Nedenini bilmiyorum ama bir anda bana sıcak davranmaya başlamış, laf sokmayı kesmişti. Açıkçası bu işime geliyordu. Çünkü biz bir gruptuk ve benim yüzümden huzursuzluk olmasını istemezdim.
"Efendim?" dedim telefonu cevaplarken.
"Selam Elif. Bugün Yeliz ile alışverişe çıkalım diyoruz ne dersin? Kız kıza takılırız."
Alışveriş olayları benlik değildi normalde ama bu aralar giyecek yeni şeyler almaya ihtiyacım vardı. Bu yüzden Yeliz'in de yanımızda olacağını bilerek kabul etmiştim.
"Olur, kaçta ve nerede?" dedim kahvemden son yudumu da alıp mutfak tezgâhının üstüne bırakırken.
"Bir saate hazırlan biz seni almaya geliyoruz." diyip telefonu kapattı Yaprak.
Telefonu yerine bıraktığım gibi saçlarımı yıkamaya koyulmuştum.
Lavabo mu saçlarımı yıkıyordu yoksa saçlarım mı lavaboyu yıkıyordu o ayrı mesele tabi.
Saçlarımı yıkamayı bitirip havluyla iyice suyunu sıktım. Başıma doladığım havluyla evin içinde adeta bir padişah gibi dolanıyordum.
Odama geldiğimde üstümdeki pijamalardan kurtulup dolabımın karşısına geçtim. Yiğit evde yoktu bu yüzden rahatça hareket edebiliyordum.
Gözüme çarpan beyaz kazağı hızlıca üzerime geçirdim, altıma da koyu renk, dar paça, vücudumu saran bir kot pantolon giymiştim.

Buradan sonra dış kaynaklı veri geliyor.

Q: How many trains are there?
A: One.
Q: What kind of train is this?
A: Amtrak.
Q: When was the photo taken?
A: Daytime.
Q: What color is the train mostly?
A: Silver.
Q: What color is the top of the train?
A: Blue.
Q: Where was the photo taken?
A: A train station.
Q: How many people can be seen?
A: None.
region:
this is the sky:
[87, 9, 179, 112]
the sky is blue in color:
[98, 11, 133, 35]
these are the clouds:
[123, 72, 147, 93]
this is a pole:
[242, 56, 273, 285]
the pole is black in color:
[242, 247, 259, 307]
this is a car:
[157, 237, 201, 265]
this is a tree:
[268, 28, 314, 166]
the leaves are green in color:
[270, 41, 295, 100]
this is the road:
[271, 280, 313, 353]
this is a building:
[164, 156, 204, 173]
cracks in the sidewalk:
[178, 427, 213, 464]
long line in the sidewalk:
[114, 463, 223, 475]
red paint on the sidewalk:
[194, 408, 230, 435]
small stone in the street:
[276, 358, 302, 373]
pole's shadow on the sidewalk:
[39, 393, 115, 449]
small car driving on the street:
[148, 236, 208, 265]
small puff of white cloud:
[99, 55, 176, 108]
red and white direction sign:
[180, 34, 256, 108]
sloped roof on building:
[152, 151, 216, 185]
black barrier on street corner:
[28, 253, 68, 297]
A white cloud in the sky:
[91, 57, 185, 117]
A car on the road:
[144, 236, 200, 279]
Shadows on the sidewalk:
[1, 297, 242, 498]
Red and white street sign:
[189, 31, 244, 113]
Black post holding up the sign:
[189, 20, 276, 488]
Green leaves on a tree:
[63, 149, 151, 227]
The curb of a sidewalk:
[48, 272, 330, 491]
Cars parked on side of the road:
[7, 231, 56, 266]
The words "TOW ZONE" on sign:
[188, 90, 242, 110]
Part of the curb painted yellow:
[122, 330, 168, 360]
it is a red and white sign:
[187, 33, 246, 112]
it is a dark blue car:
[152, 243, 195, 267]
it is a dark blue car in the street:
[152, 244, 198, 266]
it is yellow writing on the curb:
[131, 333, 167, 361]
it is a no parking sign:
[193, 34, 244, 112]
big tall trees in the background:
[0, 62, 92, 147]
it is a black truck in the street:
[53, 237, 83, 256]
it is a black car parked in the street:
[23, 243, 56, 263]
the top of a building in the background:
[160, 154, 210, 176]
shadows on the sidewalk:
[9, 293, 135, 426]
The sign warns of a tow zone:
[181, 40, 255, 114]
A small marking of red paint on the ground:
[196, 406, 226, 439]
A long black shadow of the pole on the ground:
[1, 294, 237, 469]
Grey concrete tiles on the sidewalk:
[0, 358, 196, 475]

Saçlarıma uzun zaman sonra ilk kez maşa uygulamış ve dağınık bırakmıştım. Yaptığım hafif makyaj ve üzerime aldığım kahverengi kabanımla hazırdım.
Aşağıdan gelen korna sesi ile Yelizlerin geldiğini anladım.
Hızlı hareket ederek arka kapıyı açıp hemen içeri süzüldüm. Arabanın içi sıcacıktı. Playlistte çalan şarkı ise Model'den Pembe Mezarlık'tı. Ah, en sevdiklerimden.
"Bekleyin bizi ayakkabılar, çantalar. Biz geliyoruz!" dedi Yeliz neşeli bir şekilde.
Bu kızı gerçekten seviyordum. Deli doluydu ve insanı güldürmesini biliyordu. Serkan gerçekten şanslı biriydi.
Yol boyunca adlarını daha önce hiç duymadığım birçok kişi hakkında dedikodu yapmıştı Yeliz ve Yaprak. Ben ise sohbetlerine sadece hadi ya, bak sen tarzı cevaplar vererek katılmıştım.
Klasik bir İstanbul trafiği sorunu ile gecikmeli de olsa alışveriş merkezine varmıştık. Yeliz her zamanki ustalığıyla arabayı park etmiş anahtarları da valeye vermişti.
Dönen kapıdan içeriye girdiğimizde karşımızdaki manzaraya bakmak için bir an durmuştuk. Fethedilmeyi bekleyen 3 katlı bir yapıydı burası. Bizde burayı fethetmeye gelmiş şövalyelerdik. En azından kendimizi öyle hissediyorduk.